Prompt:
According to the agency spotlight on ACTION Ministries Center, how many Mobile Food Pantries does the nonprofit host between February and November?

======== Text excerpt

Agency Spotlight: ACTION Ministries Center

Karen has always hated seeing anyone go hungry. As a little girl, if she saw a fellow elementary schooler without a lunch, she would go home and make them a sandwich during lunch break. Now, she is the executive director of ACTION Ministries Center in Dowagiac. Along with hosting numerous Mobile Food Pantries each year, the nonprofit runs a fixed food pantry and acts as a transitional home.

As a retiree, Karen never planned to run a nonprofit. Her pastor encouraged her to volunteer at ACTION, and when she pointed out ways it could be more organized, she found herself in charge.

“When you point out something, you get called to do it,” Karen said.

Thanks to the community’s endless efforts – paired with the generous support of the United Way of Southwest Michigan – ACTION is able to host 19 Mobile Food Pantries between February and November. Each of these distributions serves over 4,000 meals to around 200 people who would otherwise go without.

================
======== Supplied material

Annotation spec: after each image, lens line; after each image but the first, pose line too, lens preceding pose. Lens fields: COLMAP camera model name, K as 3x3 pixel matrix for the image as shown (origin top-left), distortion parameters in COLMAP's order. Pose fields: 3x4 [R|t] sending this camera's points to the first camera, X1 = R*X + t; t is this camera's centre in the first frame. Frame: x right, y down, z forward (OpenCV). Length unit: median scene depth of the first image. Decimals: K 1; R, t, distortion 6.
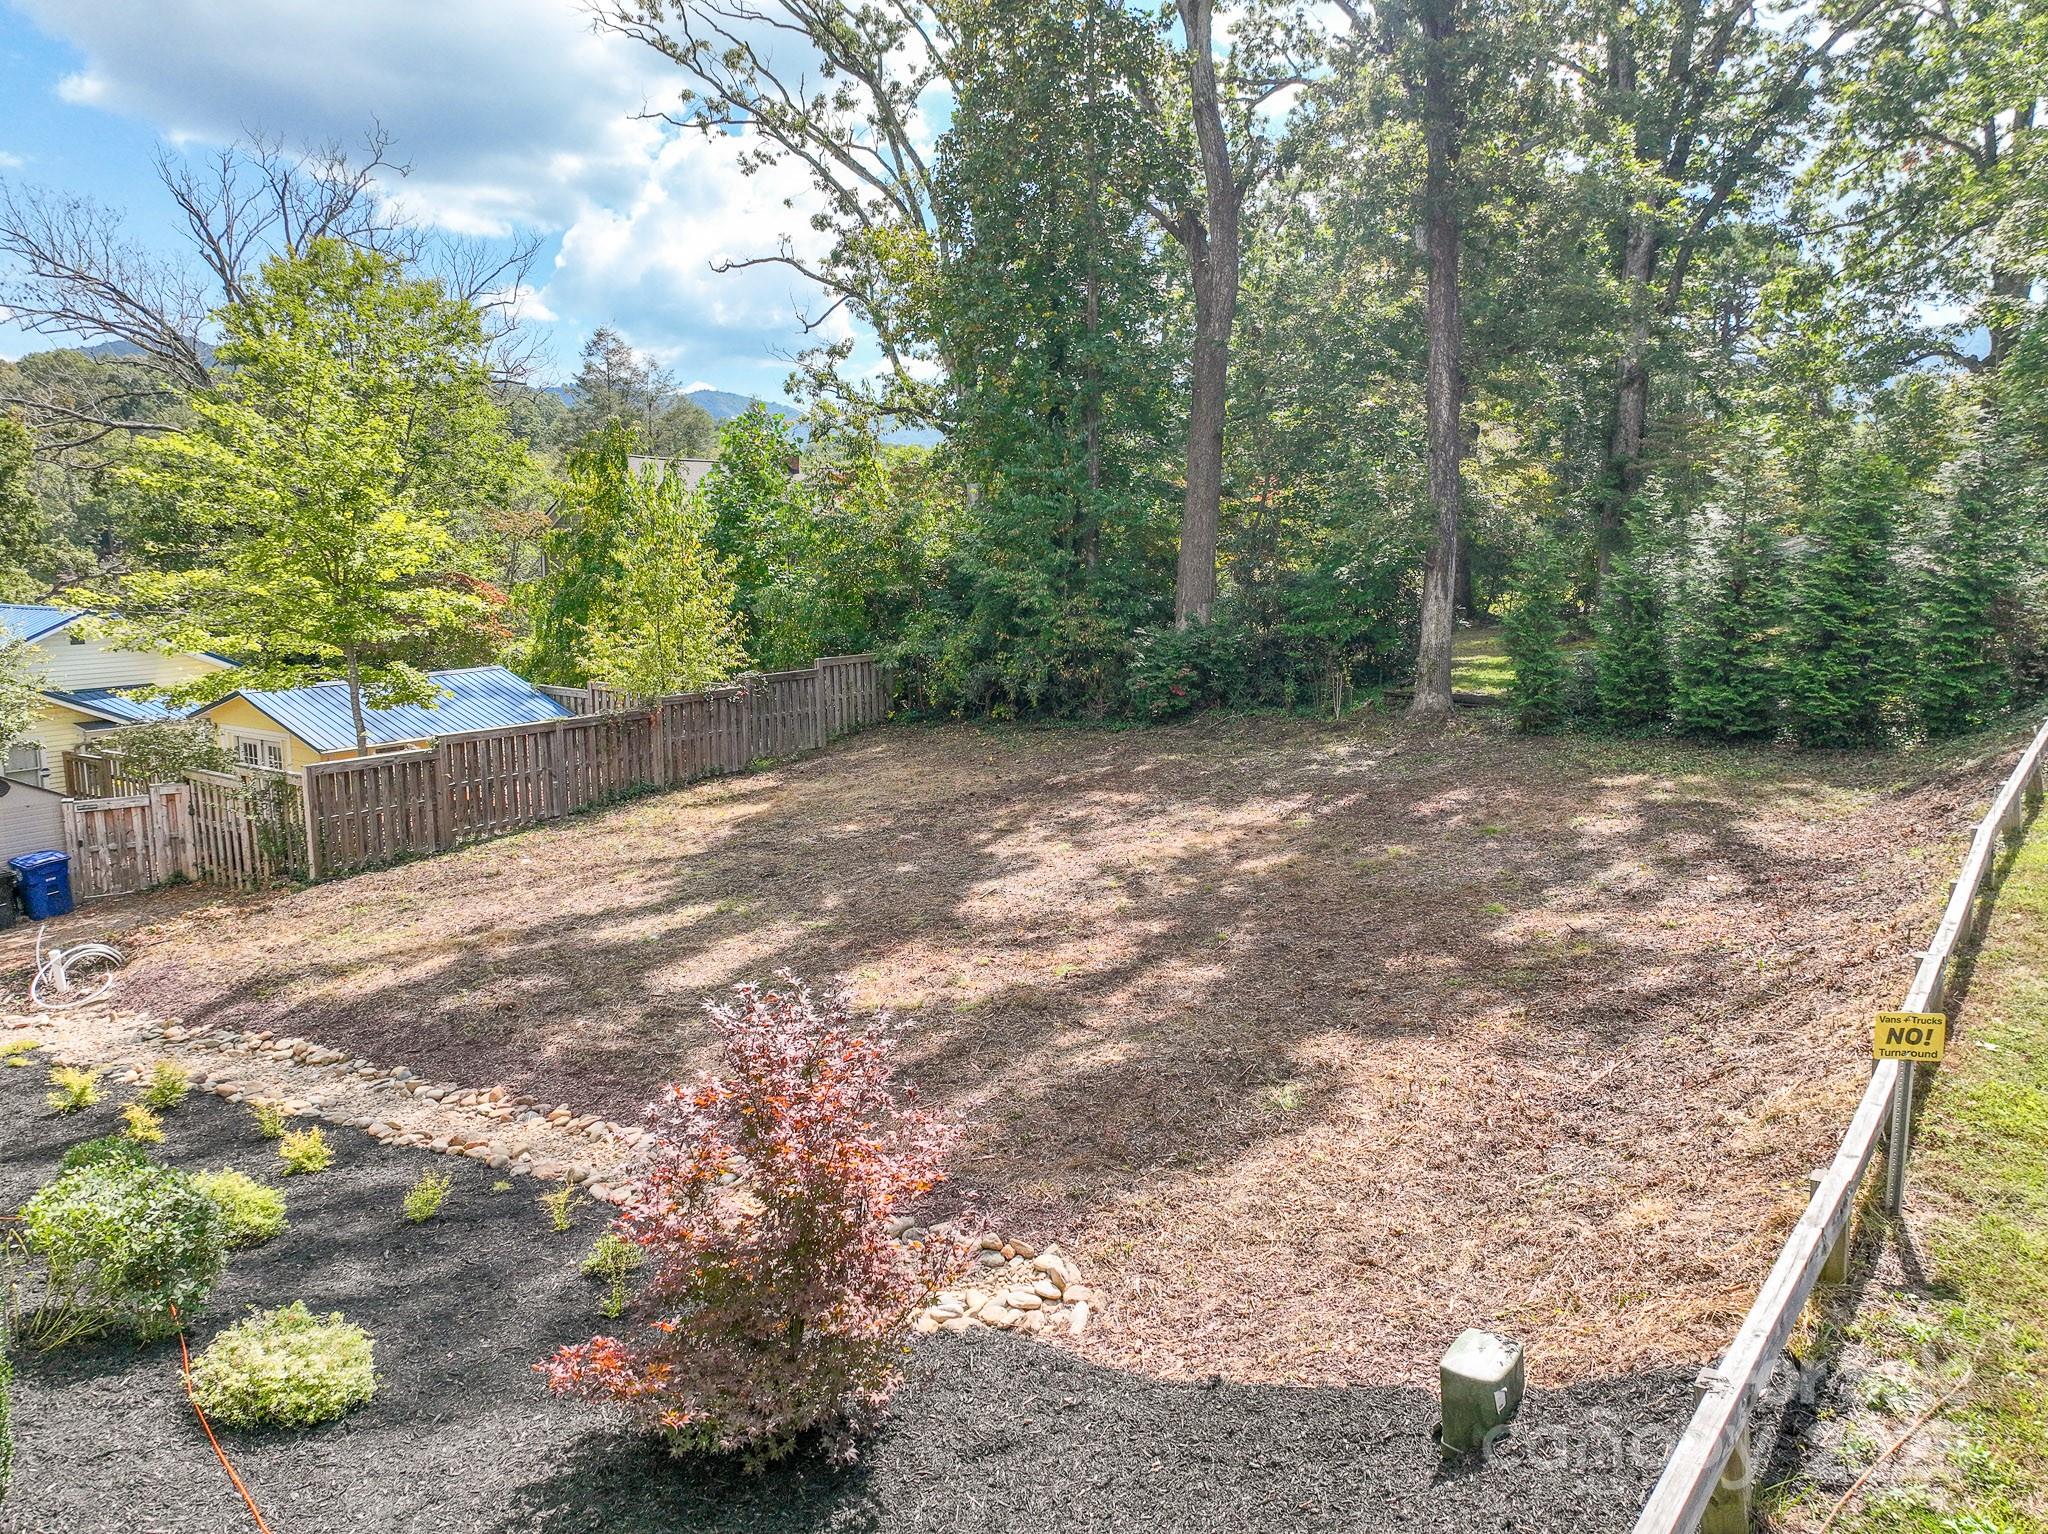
lens RADIAL K [[1438.6, 0, 1023.8], [0, 1438.6, 775.0], [0, 0, 1]] dist [-0.005283, 0.022493]
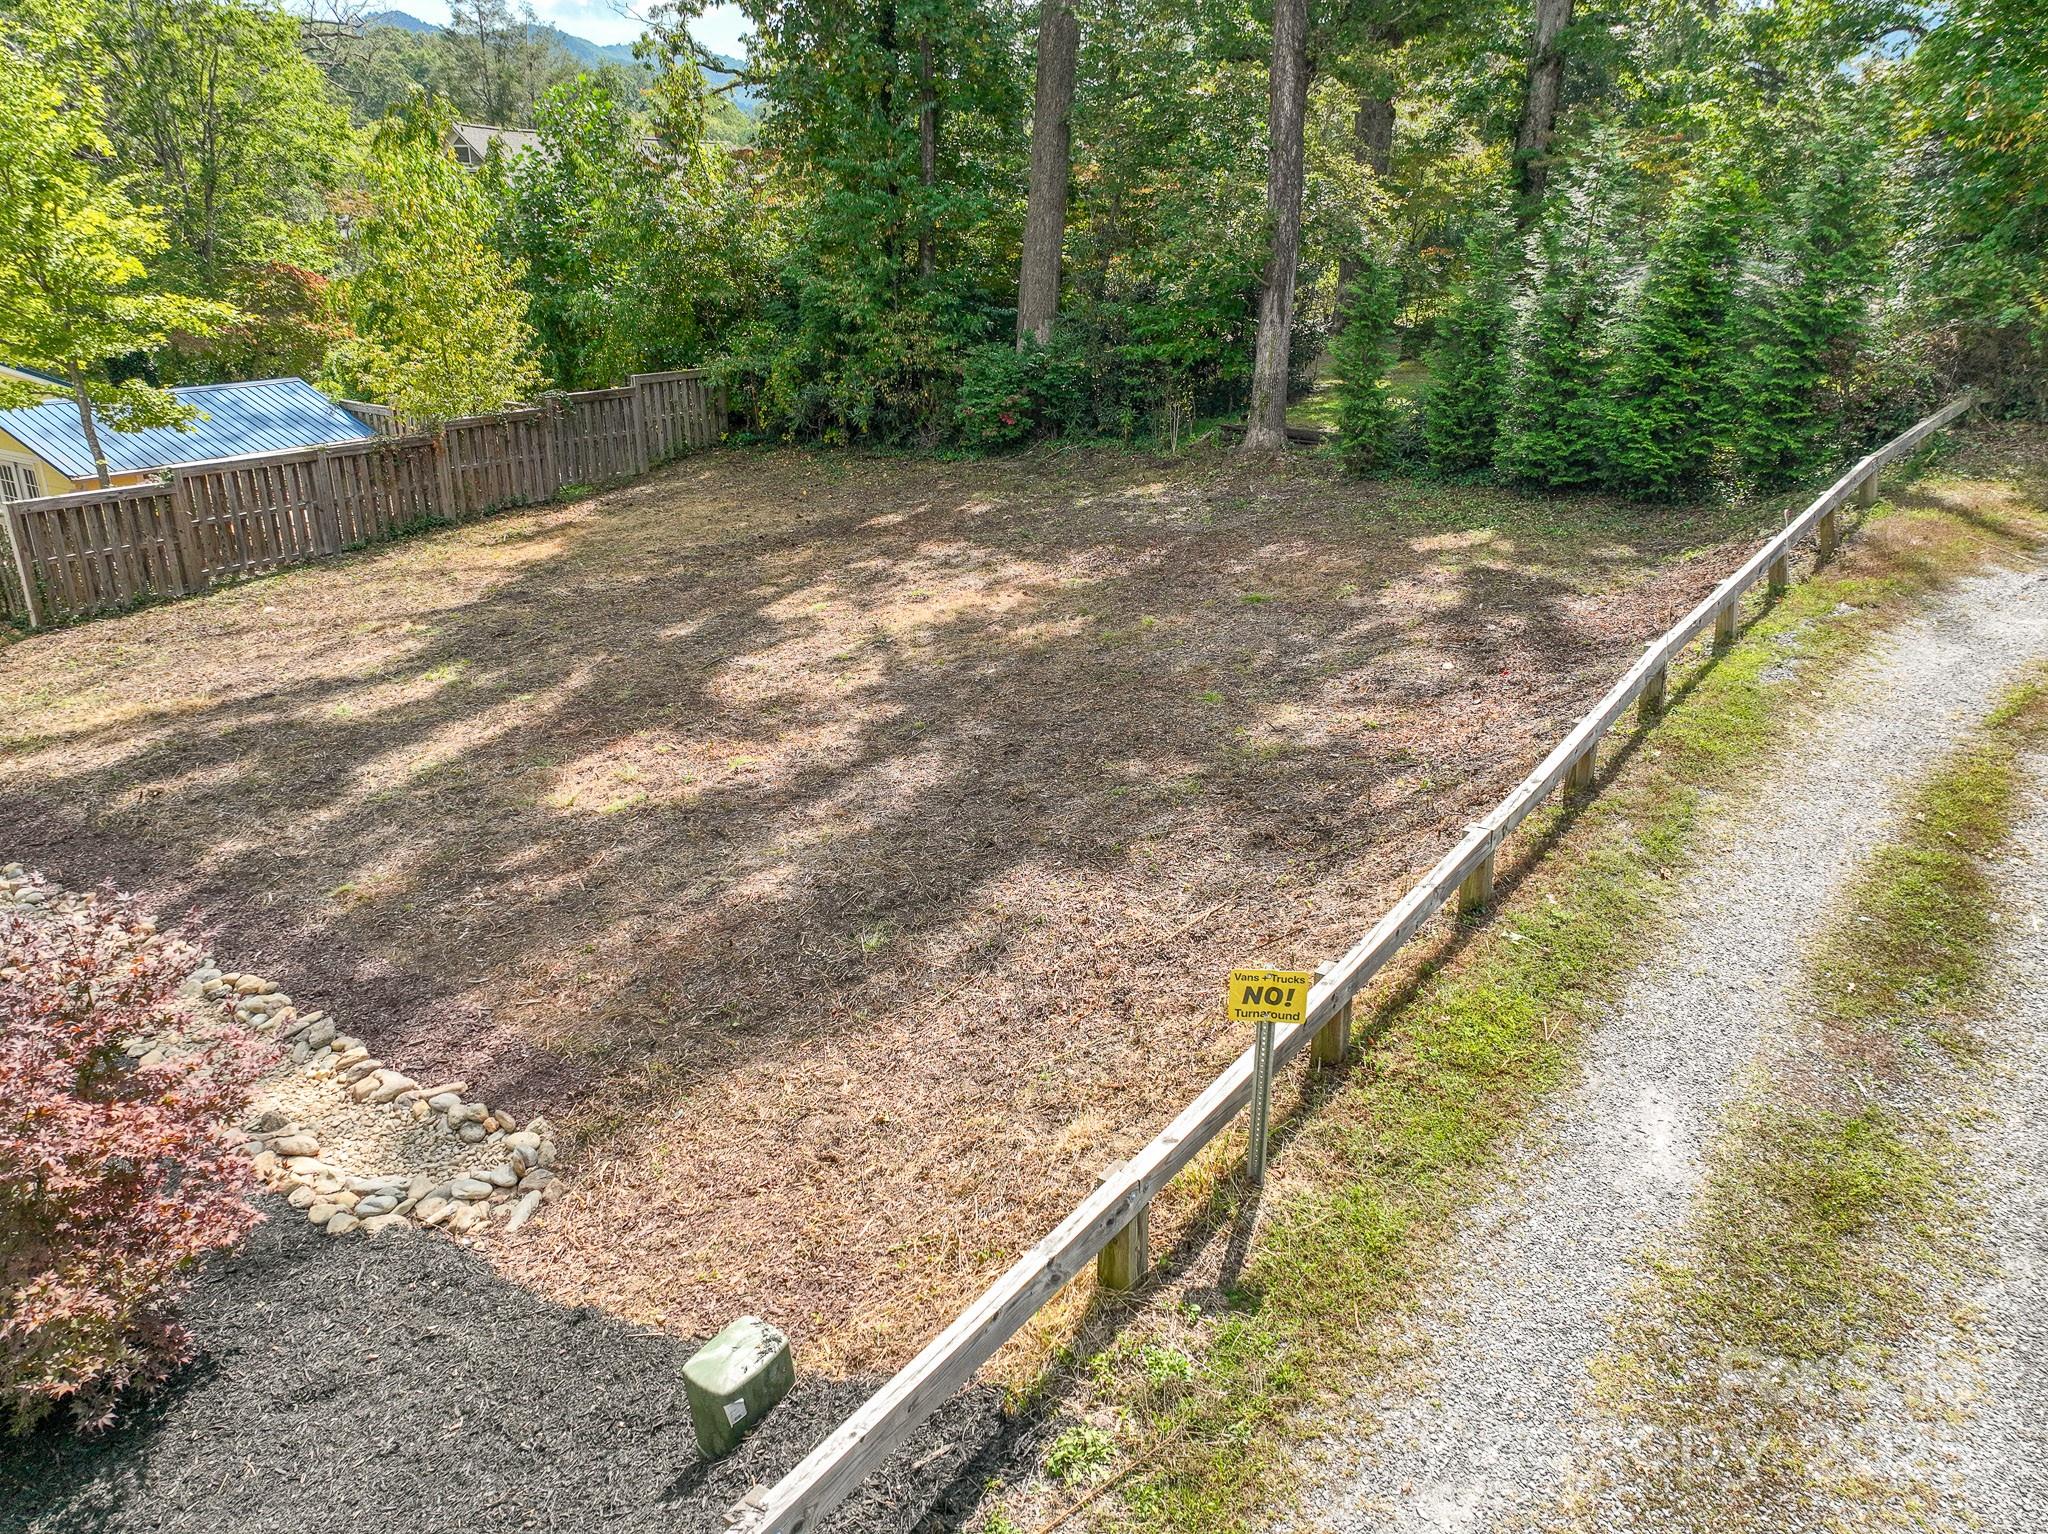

================

Answer box:
19